O mundo vive uma transição energética para uma economia de baixo carbono ou de carbono neutro. Essa jornada rumo a um novo jeito de consumir e produzir energia vem se acelerando nos últimos anos, exigindo mais inovação e pensar a partir de perspectivas diferentes. Nesse contexto, a participação das mulheres na tomada de decisões pode contribuir amplamente, aportando um novo olhar para a questão. É preciso que as empresas de energia, geralmente grandes corporações, estejam atentas a isso e trabalhem para aumentar a diversidade em todos os níveis da organização, da operação até os  boards.

De acordo com a Associação Internacional de Energia Renovável (IRENA), existem mais empregos femininos em empresas de energia eólica, solar, onda, e outras renováveis do que nas indústrias fóssil e nuclear. Ainda assim, no segmento de energia renováveis apenas 33% de todos os empregos são femininos segundo esse mesmo levantamento.

Diversos estudos apontam que empresas que têm mais mulheres em seus conselhos de administração tomam decisões melhores. E isso é ainda mais verdadeiro no que se refere à transição energética. Entender o gap de gênero na indústria de energia e agir diligentemente para um ambiente mais equânime e inclusivo provavelmente promoveria mais inovação e aceleraria a transição energética.

Sabemos que aumentar o número de empregos femininos na indústria não é tarefa trivial. Não são todas as empresas que têm fôlego para promover a diversidade de gênero de forma mais acelerada. Hoje, grandes empresas, como a ENGIE, vêm liderando esse processo. Esse é um caminho inexorável que, no entanto, exige intencionalidade e investimentos.

Aumentar a diversidade de gênero nas empresas exige ajustes ao longo da trajetória

Não existe fórmula pronta para implementar uma maior diversidade nos quadros das empresas. É preciso inicialmente sensibilizar o público interno, colocar o tema na pauta, para então agir, colher os resultados, corrigir e tentar novamente.

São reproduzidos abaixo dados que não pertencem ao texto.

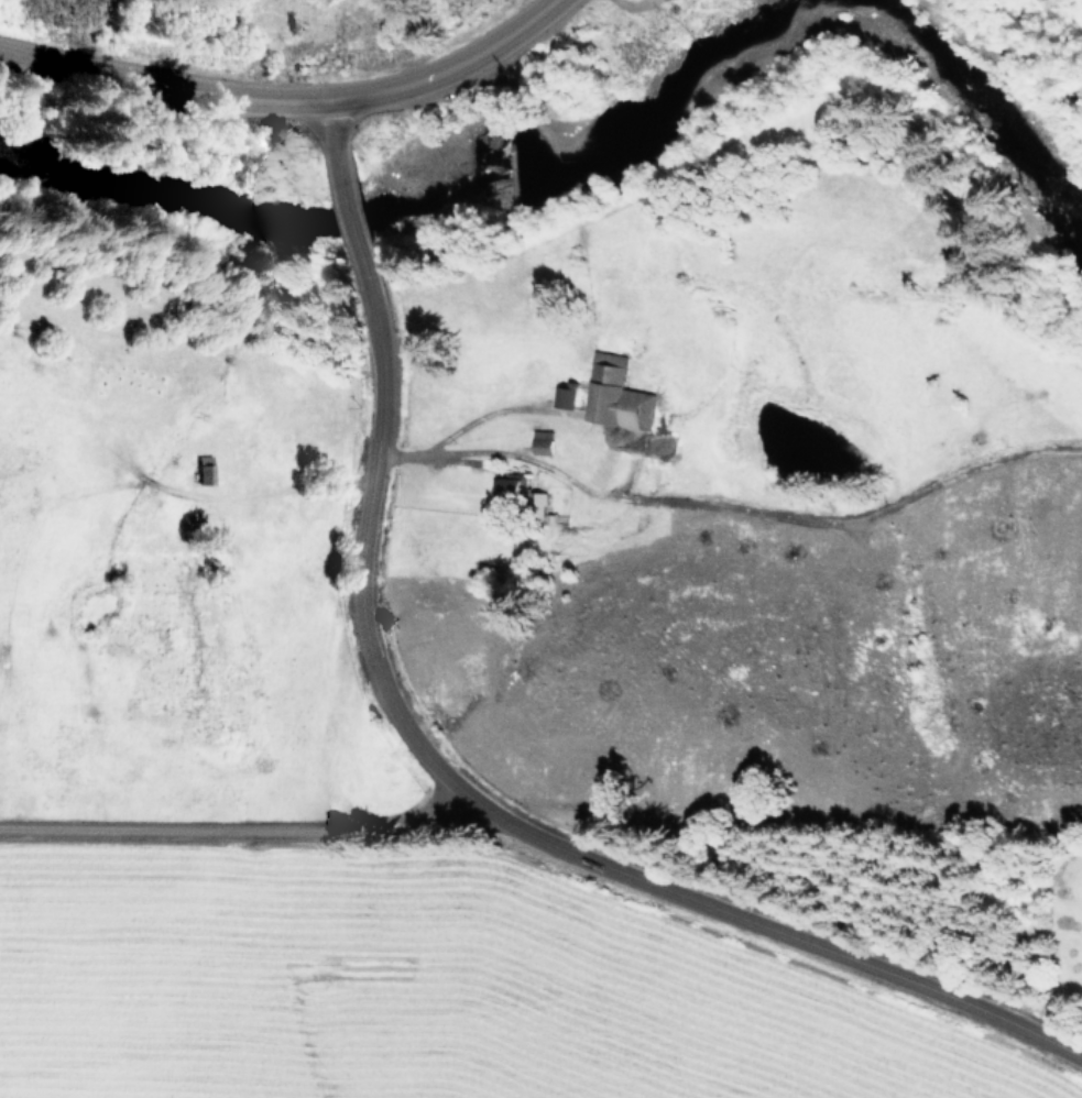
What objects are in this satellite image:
road: (289, 98)
road: (332, 139)
road: (354, 227)
building: (615, 393)
building: (544, 441)
road: (451, 452)
building: (204, 468)
crop: (339, 639)
road: (445, 806)
road: (515, 830)
road: (257, 832)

Garantir, por exemplo, que haja pelo menos uma mulher nos shortlists de novas contratações é um dos caminhos possíveis. Isso alinhado a treinamentos sobre vieses inconscientes no processo de escolha, faz com que as lideranças de diversos diferentes níveis se deem conta do quanto é possível promover a igualdade entre homens e mulheres dentro de uma corporação. É uma tomada de consciência fundamental para que o tema seja cada vez mais aprofundado.

Essas ações ajudam a quebrar estereótipos de que somente homens podem ocupar determinadas funções na indústria de energia. Ao se enxergarem tanto em posições de liderança quanto em áreas técnicas-operacionais, mulheres se sentem incluídas e servem de inspiração para que outras mulheres, de dentro e de fora da empresa possam se ver naquela mesma função.

Por fim, é preciso dizer que também os investidores já reconhecem a necessidade e importância de as empresas terem um quadro mais diverso. Atualmente, muitos fundos e organizações exigem, por exemplo, uma presença mínima de mulheres na administração das companhias. Portanto, não ter uma proporção requerida de mulheres em cargos de liderança pode comprometer até mesmo o acesso ao capital.

Por todas essas razões, nós na ENGIE estamos empenhados em promover uma maior diversidade de gênero. Um de nossos objetivos não financeiros para 2030 está voltado a aumentar a participação de mulheres nas posições de liderança do grupo de 23%, em 2020, para 50% até 2030. Internamente, temos várias ações voltadas para cumprir esse objetivo. Esse é, portanto, o compromisso que assumimos para acelerar a transição energética e contribuir para a redução do gap entre homens e mulheres no mercado de trabalho.